Se virando para me encarar com um belo sorriso no rosto, a mulher de pele negra e cabelos brilhantes indica o homem ao seu lado com a mão.

— Olá, Pérola. Fico feliz de ver que se sente melhor. Deixe-me apresentá-la para Estevan, nosso Controlador do Fogo.

— É uma honra. — digo, acenando brevemente com a cabeça para o senhor de meia idade de cabelos pretos um tanto grisalhos e olhos dourados que pareciam me avaliar com atenção. — Então, Aqua, eu gostaria de...

— Sim, sim, claro! Venha aqui. — e sai me puxando pelo braço, capturando de uma bandeja uma taça de um líquido azul vibrante com os dedos. De repente, tirando de sabe-se lá os mares onde uma colher de prata, ela bateu o talher contra o vidro, na clara intenção de despertar a atenção de todos os presentes. — Senhores e senhoritas. Estamos reunidos nesta bela noite para darmos as boas vindas à nossa nova integrante do Acampamento Elemental, a Princesa Pérola, de Aquatick.

Uma considerável salva de palmas veio em resposta, sendo dada por Rosalina, Isaac e Mark, além dos demais instrutores presentes. De seu assento em uma das mesas vazias, Nevasca apenas encostou as mãos uma na outra, sem se preocupar em ao menos fingir polidez.

Céus, o que essa menina estava fazendo aqui? Ela tinha era que ser mandada para uma instituição de boas maneiras!

— Como vocês bem sabem, é importante lembrar dos valores que pregamos em nosso lar. — Aqua prosseguiu, assim que as palmas cessaram. — Não somos muitos, mas somos como uma família. Prezamos pelo bem estar e bom comportamento de todos os nossos pupilos, além, é claro, de garantir que cada um de vocês saia daqui pronto para assumir seus deveres para com o seu Dom. Nesta terra, as diferenças de todos são aceitas e quaisquer maus entendidos são resolvidos. Sabendo disso, o senhor Scarfiery e a senhorita Waterbloom gostariam de deixar claro que o episódio que ocorreu hoje cedo foi completamente isolado e que não voltará a acontecer.

Nesse momento, ágil e soturno como um corvo, o Príncipe do Fogo surge ao meu lado, adotando o semblante de alguém com um talento genuíno para fingir culpa e arrependimento:

— Gostaria de emitir oficialmente o meu pedido de desculpas à Senhorita Waterbloom. — diz ele, olhando para a curta fileira de instrutores atrás de nós e então para mim. — Começamos com o pé esquerdo, mas não quero que continuemos desta maneira. Peço que me perdoe. — e estendeu a enorme mão em minha direção.

Olho de sua palma estendida ao seus olhos azuis cobalto. Quanto cinismo, penso, antes de apertar sua mão. Eu também sabia atuar.

— Eu que peço que me perdoe, Senhor Scarfiery — pronuncio cada palavra lentamente, esperando que o tom soe o mais sincero possível para algo que é claramente artificial. — Não deveria ter batido no senhor.

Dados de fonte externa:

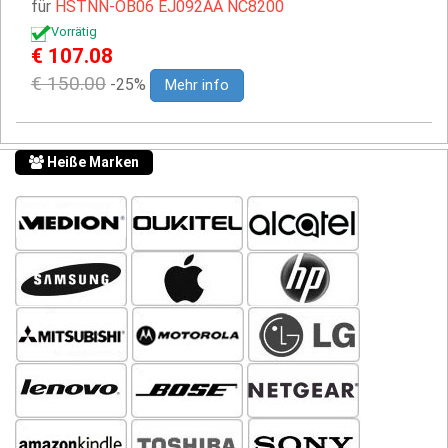
für
HSTNN-OB06
EJ092AA
NC8200
Vorrätig
€ 107.08
€ 150.00
-25%
Mehr info
Heiße Marken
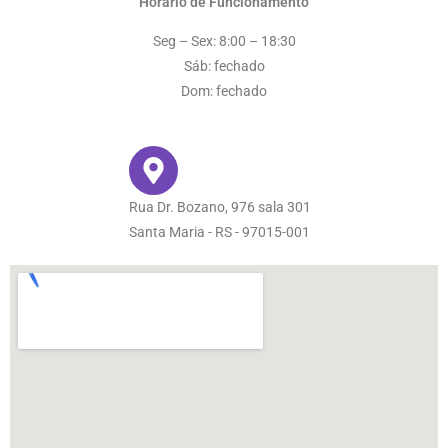
Horário de Funcionamento
Seg – Sex: 8:00 – 18:30
Sáb: fechado
Dom: fechado
Rua Dr. Bozano, 976 sala 301
Santa Maria - RS - 97015-001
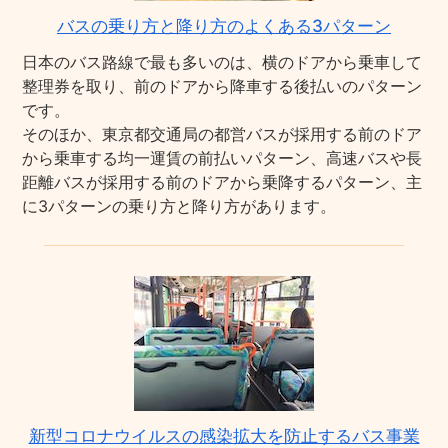
バスの乗り方と降り方のよくある3パターン
日本のバス路線で最も多いのは、横のドアから乗車して
整理券を取り、前のドアから降車する後払いのパターン
です。
そのほか、東京都交通局の都営バスが採用する前のドア
から乗車する均一運賃の前払いパターン、高速バスや長
距離バスが採用する前のドアから乗降するパターン、主
に3パターンの乗り方と降り方があります。
新型コロナウイルスの感染拡大を防止するバス事業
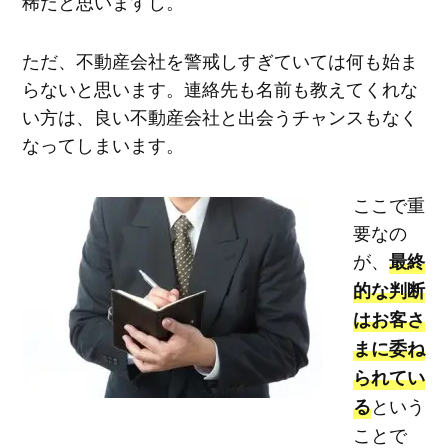
稀だと思いますし。
ただ、不動産会社を警戒しすぎていては何も始ま
らないと思います。連絡先も名前も教えてくれな
い方は、良い不動産会社と出会うチャンスもなく
なってしまいます。
ここで重
要なの
が、
最終
的な判断
はお客さ
まに委ね
られてい
という
る
ことで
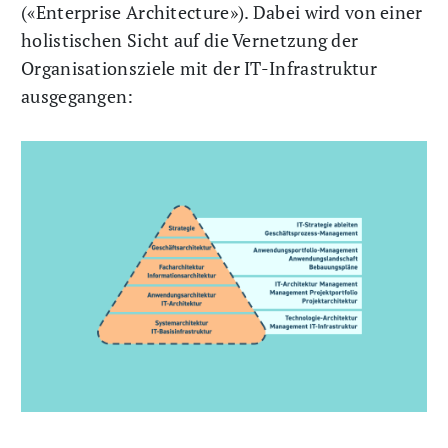
(«Enterprise Architecture»). Dabei wird von einer
holistischen Sicht auf die Vernetzung der
Organisationsziele mit der IT-Infrastruktur
ausgegangen:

— Você não é a primeira e nem será a última. — diz ele, ainda segurando a minha mão.

— Presumo que o senhor esteja certo. — respondo, tentando soltar de seu aperto que agora já dura tempo demais.

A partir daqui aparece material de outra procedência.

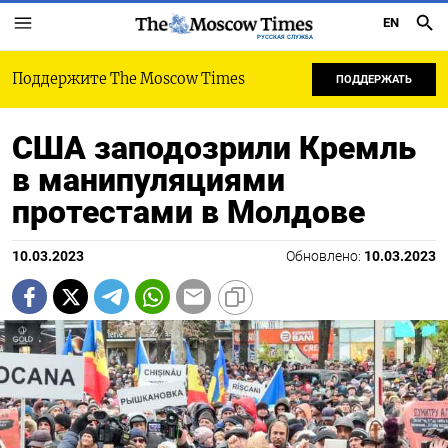
EN
РУССКАЯ СЛУЖБА
Поддержите The Moscow Times
ПОДДЕРЖАТЬ
США заподозрили Кремль
в манипуляциями
протестами в Молдове
10.03.2023
Обновлено:
10.03.2023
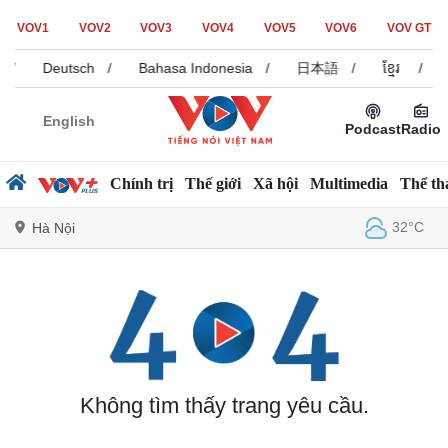
VOV1
VOV2
VOV3
VOV4
VOV5
VOV6
VOV GT
/
Deutsch
/
Bahasa Indonesia
/
日本語
/
ខ្មែរ
/
English
Podcast
Radio
Chính trị
Thế giới
Xã hội
Multimedia
Thể th
32°C
Hà Nội
Chính trị
Xã hội
Đảng
Tin 24h
Tổ chức nhân sự
Dự báo thời tiết
Quốc hội
Giáo dục
Không tìm thấy trang yêu cầu.
Nhận diện sự thật
Dấu ấn VOV
Việc làm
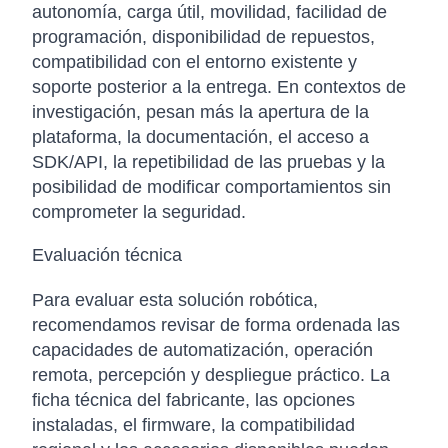
autonomía, carga útil, movilidad, facilidad de
programación, disponibilidad de repuestos,
compatibilidad con el entorno existente y
soporte posterior a la entrega. En contextos de
investigación, pesan más la apertura de la
plataforma, la documentación, el acceso a
SDK/API, la repetibilidad de las pruebas y la
posibilidad de modificar comportamientos sin
comprometer la seguridad.
Evaluación técnica
Para evaluar esta solución robótica,
recomendamos revisar de forma ordenada las
capacidades de automatización, operación
remota, percepción y despliegue práctico. La
ficha técnica del fabricante, las opciones
instaladas, el firmware, la compatibilidad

— E estou — pontuou, me soltando e se afastando em seguida.

— Muito bem — Aqua diz, animada e totalmente alheia a tensão que se instalou no ar repentinamente. — Vamos dar início ao nosso jantar!

Quase no mesmo instante, todo o burburinho de conversas retorna e até mesmo uma agradável música de fundo começa a tocar.

Olho em direção às mesas e vejo o trio com quem conversei minutos atrás acenar amigavelmente para que eu retorne e me junte a eles. Isolada em seu mau humor, Nevasca permanece sozinha.

Em vão, procuro ao redor, mas Eydam já se foi. Um tanto indelicado da parte dele não ficar nem ao menos sentado por alguns minutos à mesa, apesar de não me surpreender. Sacudo a cabeça, repreendendo a mim mesma. A falta de tato dele não era problema meu.

Não querendo perder mais tempo pensando sobre sua estranha ausência, caminho sorrindo de volta aos meus possíveis novos amigos.